The Dead Sea Scrolls were discovered by Bedouin shepherds inside the Qumran caves located in the Judaean Desert from 1946 to 1947.
Previously, researchers have relied heavily on paleography, the study and deciphering of ancient writing and manuscripts, to determine the manuscript’s range.
Popović contends AI’s ability to analyze the Dead Sea Scrolls will transform how researchers study artifacts.
Christopher Rollston, a professor and chair of biblical and Near Eastern languages and civilizations at George Washington University argues the results of AI’s analysis are not very surprising.

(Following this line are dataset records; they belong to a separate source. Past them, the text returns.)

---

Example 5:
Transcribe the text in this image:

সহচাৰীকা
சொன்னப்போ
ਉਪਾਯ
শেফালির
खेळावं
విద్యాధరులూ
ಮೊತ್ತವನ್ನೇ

“The results of this study are very interesting and presumably important, but not Earth-shattering,” he told Live Science. “Most of the conclusions of this article also dovetail with what the great palaeographers in the field, such as the late Frank Moore Cross, had already stated more than 60 years ago.”
Rollston also noted that while AI could be helpful in research, it should not be the “only tool in the toolbox.”
“Enoch could and should never be the only tool in the toolbox of someone wishing to determine the date for the writing of a manuscript. After all, human handwriting, and all of its variations and idiosyncratic features, is a deeply human thing,” Rollston added. “Machines can be helpful in isolating features of a script, but the presence of a gifted palaeographer is at least as valuable as a machine-learning tool.”